Брехт, прожив почти восемь лет в молодости в Таджикистане, к лепёшкам из тандыра привык. И когда попал в этот раз в прошлое, сделал ход конём. Отправил через залив Кара-Богаз-Гол посла в Туркмению и дальше в Хиву, вопросов много было, но одной из целей найти в тех местах человека, делающего вкусные лепёшки в тандыре и привезти его в Ригу. Если свободный, то деньгами завлечь, если раб какой, то выкупить и всё одно притараканить. Посол Семён Андреевич Воронцов привёз целую семью. Сами и муку делали и тандыр строили и… Да, всё сам делали. Только дом предоставил им Брехт и зерно поставлял. Привык, а у Маддоха (Мишки) сын почти взрослый был, так его теперь с переносным тандыром Иван Яковлевич на обе войнушки взял.
— Так, рассказывай, Иван Фридрихович, — не дождался повествования Брехт. Чавканья дождался.

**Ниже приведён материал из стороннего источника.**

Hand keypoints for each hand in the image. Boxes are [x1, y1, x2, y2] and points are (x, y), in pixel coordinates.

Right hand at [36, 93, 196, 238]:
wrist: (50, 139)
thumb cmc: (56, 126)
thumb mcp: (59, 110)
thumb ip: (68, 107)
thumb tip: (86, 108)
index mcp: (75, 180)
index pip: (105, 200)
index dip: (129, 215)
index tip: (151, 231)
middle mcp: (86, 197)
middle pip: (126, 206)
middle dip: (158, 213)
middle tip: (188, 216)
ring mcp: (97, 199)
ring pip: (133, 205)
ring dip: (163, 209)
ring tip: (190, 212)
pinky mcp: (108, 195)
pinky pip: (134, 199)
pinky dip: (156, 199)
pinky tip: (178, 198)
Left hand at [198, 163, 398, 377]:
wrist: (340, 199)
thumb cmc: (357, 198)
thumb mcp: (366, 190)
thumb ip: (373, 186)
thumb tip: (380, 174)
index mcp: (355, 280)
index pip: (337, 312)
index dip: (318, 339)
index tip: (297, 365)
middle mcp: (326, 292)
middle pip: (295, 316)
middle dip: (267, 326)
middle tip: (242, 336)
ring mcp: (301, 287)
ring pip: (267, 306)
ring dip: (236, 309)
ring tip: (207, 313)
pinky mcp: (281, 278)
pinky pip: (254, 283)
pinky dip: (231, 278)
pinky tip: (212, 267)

— Теперь понимаю, зачем вы с азиатами возитесь. Это незабываемое зрелище. Руки прямо мелькают и за двадцать ударов сердца они десяток стрел запустили по драгунам, что на опушке расположились. Ветер с запада. Так мы с востока зашли, там дорога неплохая по лесу вихляет. А как на поля у Кёнигсберга выходят прямо на опушке драгунский полк расположился. Сотен пять не меньше, если по кострам считать. Подошли-то мы ещё в сумерках, ну и назад в лес подались. А как стемнело, то поперёк дороги натянули в три ряда колючую проволоку и приготовились в полукольцо из леса, не высовываясь тех драгун взяли. Свистнул майор, и начали башкиры поливать лагерь стрелами. И минуты не прошло, да даже если и прошло, то не сильно больше, а они уже по два десятка стрел выпустили. И тут же мы отступили, и стали у засады ждать погони. А её нет и нет. Минут десять сидели. Потом не выдержали, и я с десятком лучников отправились на разведку, интересно же, какого чёрта они нас не преследуют. А в лагере люди с факелами бегают туда-сюда. Врут должно быть наши разведчики их там и близко пятнадцати тысяч нет. Тысяч пять — семь, не больше. Наконец по движению факелов поняли, что около сотни кавалеристов и пары сотен пехотинцев в нашу сторону двинулось. С разведкой вернулись мы к Акаю, и он своих по сторонам дороги расположил немного, а основную часть опять на опушку послал. Только добрались их кавалеристы, до проволоки колючей, как Акай опять свистнул. Опять минута и ни кавалерии, ни пехоты, что по наши души послали, нет. Несколько всадников всего смогло уйти. И тут странное началось. Пруссаки не на нас пошли, а побежали вдоль реки к городу под его стены. Ну, мы в лагерь зашли и кучу добра с собой привезли и пушек несколько и два фургона с порохом в бочонках и провианту всякого. И палатку, точнее шатёр какого-то их генерала, а может и самого короля сняли, и на телеге привезли. Может, мы зря тут сидим чего-то выжидая, выйти и дать им бой. Не бойцы они. Трусы! — Часть текста была неразборчива, жевать капитан не переставал, часть слишком эмоционально, Брехту приходилось уворачиваться от слюны к кусочкам яичницы изо рта барона вылетающих.
— Нет, капитан. Мы пойдём другим путём. Зачем нам под их пули людей подставлять или штыковой бой принимать. Мы так и будем их по ночам истреблять. А потом, когда они все за стены уберутся, то шрапнелью засыпим. Фридриху этому вместе с Вильгельмом урок надо дать. Чтобы сам больше в Россию не лез и потомкам запретил своим Указом.
— Нда…
— А куда войско могло деться? Ты говоришь их там пять тысяч, а Салтыков языков же привёз, они про пятнадцать говорили? — запил Брехт завтрак кофием.
— Так может, как вы и сказали, Ваше Высочество король большую часть войска в город увёл.
— Точно! Во дебил, и загонять его в мышеловку не надо. Сам залез. Скучно. Что они все в поддавки играют? Охо-хо, и ведь сам бы не дёрнулся, наверное, товарищ король прусский, опять кардинала де Флери работа. Ну, напросились, Ваше Высокопреосвященство. Теперь ждите ответки.